I hope this saves someone some time, and that it’s easier to do all of this in future versions of the WPF Toolkit. If anyone has a better solution to this problem, please let me know.

12 Comments

  1. The problem here seems to be that the DataGridColumn doesn’t get placed in the UserControl’s tree, so the natural instinct for solving this problem – using an Ancestor RelativeSource binding – doesn’t work. I think this is pretty plainly a bug.

    I’ve solved this problem in my application a bit more directly, by setting the DataGridComboBoxColumn’s ItemsSource binding in the code-behind of the control in which the DataGrid is contained. Not clean M-V-VM-wise, but very easily understood, I think.

  2. Thanks a lot !!! It works great.
    The bug has not been fixed in the latest release of the WPF Toolkit (June 2009, 25th), so I’ll keep using your solution which is MVVM compliant.

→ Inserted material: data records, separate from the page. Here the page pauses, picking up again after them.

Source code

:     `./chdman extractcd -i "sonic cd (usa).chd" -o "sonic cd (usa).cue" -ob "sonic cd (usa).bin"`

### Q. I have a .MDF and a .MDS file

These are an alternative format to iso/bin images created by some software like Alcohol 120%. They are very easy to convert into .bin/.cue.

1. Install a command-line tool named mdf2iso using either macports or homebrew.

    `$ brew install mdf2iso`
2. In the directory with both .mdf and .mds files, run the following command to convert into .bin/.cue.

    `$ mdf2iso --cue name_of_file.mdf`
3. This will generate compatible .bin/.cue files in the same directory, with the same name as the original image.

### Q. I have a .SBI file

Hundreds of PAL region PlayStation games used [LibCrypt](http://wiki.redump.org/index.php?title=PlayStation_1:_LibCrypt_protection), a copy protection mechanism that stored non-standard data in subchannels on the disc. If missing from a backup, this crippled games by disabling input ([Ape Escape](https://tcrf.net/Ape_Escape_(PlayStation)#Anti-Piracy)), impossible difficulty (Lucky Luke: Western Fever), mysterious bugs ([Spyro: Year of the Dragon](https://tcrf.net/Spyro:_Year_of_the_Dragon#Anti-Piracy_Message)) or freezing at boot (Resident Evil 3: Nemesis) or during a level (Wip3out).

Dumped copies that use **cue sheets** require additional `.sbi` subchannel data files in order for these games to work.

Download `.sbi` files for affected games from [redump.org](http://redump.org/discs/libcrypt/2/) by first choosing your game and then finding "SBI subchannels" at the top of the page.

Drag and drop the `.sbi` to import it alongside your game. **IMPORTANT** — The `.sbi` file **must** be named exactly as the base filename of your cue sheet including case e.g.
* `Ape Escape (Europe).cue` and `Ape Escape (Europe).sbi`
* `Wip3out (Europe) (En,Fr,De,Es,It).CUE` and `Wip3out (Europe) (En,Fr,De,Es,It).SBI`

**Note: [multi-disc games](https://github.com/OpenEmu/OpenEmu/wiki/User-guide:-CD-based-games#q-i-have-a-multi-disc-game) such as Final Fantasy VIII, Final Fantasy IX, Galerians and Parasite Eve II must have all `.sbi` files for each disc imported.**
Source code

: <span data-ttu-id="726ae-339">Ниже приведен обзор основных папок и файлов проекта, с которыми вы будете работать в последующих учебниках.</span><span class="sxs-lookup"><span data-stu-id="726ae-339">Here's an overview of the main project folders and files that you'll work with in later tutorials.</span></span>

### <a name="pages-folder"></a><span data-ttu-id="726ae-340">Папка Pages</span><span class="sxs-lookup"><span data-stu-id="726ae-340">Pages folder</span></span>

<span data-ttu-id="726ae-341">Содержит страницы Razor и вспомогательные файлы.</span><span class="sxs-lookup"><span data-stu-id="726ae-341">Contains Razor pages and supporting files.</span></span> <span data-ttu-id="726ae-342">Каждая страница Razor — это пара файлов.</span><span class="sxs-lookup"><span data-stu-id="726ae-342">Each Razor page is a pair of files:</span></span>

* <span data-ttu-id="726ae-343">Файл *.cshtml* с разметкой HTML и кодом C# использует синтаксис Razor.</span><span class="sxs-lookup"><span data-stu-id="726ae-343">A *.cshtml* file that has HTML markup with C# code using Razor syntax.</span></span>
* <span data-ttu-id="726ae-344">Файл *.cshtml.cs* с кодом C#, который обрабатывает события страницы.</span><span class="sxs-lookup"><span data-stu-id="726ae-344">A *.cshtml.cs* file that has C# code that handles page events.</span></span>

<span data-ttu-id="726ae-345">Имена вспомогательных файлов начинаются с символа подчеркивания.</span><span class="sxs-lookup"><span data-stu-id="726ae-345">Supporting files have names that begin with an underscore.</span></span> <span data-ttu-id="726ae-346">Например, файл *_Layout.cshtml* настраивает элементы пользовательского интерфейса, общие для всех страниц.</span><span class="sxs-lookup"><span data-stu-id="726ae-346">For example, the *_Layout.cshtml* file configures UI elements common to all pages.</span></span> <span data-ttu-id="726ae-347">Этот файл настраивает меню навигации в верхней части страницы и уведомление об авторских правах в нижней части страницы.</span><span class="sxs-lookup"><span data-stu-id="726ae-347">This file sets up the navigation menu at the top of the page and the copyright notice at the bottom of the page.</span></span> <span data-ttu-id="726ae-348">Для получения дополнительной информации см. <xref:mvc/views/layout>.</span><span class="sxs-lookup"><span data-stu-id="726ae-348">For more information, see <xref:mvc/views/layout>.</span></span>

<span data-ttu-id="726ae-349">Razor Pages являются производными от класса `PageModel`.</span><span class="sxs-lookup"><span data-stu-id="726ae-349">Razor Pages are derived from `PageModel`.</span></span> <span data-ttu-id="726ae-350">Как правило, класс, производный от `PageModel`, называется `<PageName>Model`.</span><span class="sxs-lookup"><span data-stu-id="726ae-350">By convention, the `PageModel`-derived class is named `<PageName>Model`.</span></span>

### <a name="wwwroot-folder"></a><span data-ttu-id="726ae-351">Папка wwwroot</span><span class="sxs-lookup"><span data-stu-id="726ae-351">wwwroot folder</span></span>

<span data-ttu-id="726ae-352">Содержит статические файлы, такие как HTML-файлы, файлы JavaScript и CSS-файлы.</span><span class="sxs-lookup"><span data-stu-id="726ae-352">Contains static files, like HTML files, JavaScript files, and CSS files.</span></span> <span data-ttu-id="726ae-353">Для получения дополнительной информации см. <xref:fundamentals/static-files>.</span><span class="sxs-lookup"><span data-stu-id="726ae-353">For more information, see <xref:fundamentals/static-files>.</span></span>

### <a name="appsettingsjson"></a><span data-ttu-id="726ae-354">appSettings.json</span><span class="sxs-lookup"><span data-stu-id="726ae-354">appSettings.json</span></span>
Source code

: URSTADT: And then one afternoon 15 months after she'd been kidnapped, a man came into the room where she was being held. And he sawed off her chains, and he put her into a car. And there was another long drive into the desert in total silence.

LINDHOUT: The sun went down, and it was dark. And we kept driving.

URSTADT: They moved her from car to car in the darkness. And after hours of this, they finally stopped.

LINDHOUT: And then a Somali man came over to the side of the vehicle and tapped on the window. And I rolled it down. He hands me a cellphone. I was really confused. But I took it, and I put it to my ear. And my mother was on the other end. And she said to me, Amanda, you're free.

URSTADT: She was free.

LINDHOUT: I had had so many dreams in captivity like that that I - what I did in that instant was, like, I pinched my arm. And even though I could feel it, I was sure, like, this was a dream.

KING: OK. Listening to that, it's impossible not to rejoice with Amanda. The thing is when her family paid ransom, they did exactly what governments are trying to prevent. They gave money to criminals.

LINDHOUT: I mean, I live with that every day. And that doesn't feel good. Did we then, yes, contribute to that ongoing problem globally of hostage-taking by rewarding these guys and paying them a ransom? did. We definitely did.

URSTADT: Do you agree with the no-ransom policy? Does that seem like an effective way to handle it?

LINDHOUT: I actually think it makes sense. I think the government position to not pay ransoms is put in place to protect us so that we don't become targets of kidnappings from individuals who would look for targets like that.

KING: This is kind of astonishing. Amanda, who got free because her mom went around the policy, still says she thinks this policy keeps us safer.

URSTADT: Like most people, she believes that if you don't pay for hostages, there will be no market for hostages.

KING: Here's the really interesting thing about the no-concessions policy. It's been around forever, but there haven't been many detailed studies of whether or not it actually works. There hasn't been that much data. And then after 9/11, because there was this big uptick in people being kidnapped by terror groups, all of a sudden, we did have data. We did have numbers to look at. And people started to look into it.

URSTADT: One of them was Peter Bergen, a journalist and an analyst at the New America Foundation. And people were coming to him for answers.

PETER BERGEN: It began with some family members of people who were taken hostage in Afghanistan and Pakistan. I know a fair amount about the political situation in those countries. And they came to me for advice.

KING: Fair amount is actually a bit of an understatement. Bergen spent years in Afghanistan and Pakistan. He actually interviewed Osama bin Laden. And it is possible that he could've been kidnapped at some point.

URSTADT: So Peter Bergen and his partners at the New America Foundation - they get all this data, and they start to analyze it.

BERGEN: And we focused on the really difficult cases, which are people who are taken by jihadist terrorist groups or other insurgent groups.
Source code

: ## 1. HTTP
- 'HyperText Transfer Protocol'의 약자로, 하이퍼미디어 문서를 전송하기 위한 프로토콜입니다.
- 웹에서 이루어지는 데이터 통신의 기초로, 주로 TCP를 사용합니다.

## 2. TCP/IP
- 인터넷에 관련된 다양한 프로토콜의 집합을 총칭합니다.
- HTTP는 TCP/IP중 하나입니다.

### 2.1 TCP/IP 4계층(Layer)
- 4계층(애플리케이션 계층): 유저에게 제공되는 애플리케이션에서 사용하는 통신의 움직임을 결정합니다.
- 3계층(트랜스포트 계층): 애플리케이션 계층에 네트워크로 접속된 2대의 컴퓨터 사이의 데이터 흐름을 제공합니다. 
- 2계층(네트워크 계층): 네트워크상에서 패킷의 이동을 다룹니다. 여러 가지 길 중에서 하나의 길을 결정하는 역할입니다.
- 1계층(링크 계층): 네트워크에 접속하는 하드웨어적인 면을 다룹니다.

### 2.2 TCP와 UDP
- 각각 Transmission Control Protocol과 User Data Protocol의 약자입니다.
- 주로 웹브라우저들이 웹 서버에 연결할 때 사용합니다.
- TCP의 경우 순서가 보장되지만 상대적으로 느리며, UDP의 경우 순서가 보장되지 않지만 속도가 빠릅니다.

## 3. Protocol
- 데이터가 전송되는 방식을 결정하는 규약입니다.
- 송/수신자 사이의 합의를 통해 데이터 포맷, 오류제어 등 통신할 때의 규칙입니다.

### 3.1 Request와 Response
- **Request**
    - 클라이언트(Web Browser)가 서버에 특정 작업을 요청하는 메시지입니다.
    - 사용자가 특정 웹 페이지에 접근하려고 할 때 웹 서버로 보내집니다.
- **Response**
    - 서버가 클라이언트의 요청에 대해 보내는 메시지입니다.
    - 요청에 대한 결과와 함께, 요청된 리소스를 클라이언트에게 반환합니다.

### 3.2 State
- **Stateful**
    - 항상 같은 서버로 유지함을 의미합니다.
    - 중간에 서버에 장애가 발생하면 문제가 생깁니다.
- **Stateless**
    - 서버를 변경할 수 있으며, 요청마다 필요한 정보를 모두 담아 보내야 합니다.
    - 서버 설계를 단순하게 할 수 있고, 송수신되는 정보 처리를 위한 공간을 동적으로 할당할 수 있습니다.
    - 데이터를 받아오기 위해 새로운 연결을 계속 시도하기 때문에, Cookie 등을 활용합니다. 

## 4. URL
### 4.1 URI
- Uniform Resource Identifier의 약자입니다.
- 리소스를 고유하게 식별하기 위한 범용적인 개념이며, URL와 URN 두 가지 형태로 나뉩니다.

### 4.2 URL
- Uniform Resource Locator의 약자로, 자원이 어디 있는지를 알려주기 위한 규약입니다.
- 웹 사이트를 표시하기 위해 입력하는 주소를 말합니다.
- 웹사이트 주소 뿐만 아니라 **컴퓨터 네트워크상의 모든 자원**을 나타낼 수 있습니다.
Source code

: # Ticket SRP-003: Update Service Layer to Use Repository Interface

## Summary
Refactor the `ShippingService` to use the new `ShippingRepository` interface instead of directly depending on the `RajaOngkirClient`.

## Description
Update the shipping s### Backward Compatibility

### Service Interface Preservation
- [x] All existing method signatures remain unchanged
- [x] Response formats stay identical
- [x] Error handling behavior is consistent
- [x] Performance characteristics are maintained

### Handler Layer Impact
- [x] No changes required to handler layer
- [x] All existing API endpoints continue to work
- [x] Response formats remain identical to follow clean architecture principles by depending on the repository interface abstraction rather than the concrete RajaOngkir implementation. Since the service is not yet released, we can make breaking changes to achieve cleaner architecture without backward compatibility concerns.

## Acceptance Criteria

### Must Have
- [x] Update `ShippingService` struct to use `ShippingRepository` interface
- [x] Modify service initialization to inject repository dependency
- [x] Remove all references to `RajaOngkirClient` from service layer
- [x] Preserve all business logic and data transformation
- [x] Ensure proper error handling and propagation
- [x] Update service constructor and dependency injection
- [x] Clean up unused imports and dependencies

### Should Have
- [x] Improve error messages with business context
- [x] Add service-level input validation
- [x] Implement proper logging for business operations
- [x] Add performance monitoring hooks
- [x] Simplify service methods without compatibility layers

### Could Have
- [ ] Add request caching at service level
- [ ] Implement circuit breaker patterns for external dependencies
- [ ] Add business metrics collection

    Keep up the good work :-)

  3. Thanks for this. This problem has caused me a lot of pain over the last day or so, glad I finally stumbled upon your solution.

  4. Elegant work-around that you clearly documented. My only suggestion is to include the “using” statements in the code block. I picked them up from the zip file, though, so not a big deal.

  5. Question!

    I’ve implented this on my project but the DropDown List is not displaying the description for each element on it (I only got the reference as ComboBoxDemo.Product). However, if I select 1 of those elements, I got the description right on the cell.

    Is this a bug? How can I fix it?

  6. I’ll add my thanks here as well. This is a really confusing area of WPF and your example was just what I needed after struggling (guessing) on my own for a few hours.

  7. Your suggested approach works, but I still get binding errors in the output.

    This behavior actually is no bug, this is by design.
    Jacek Sieka came up with the proper solution.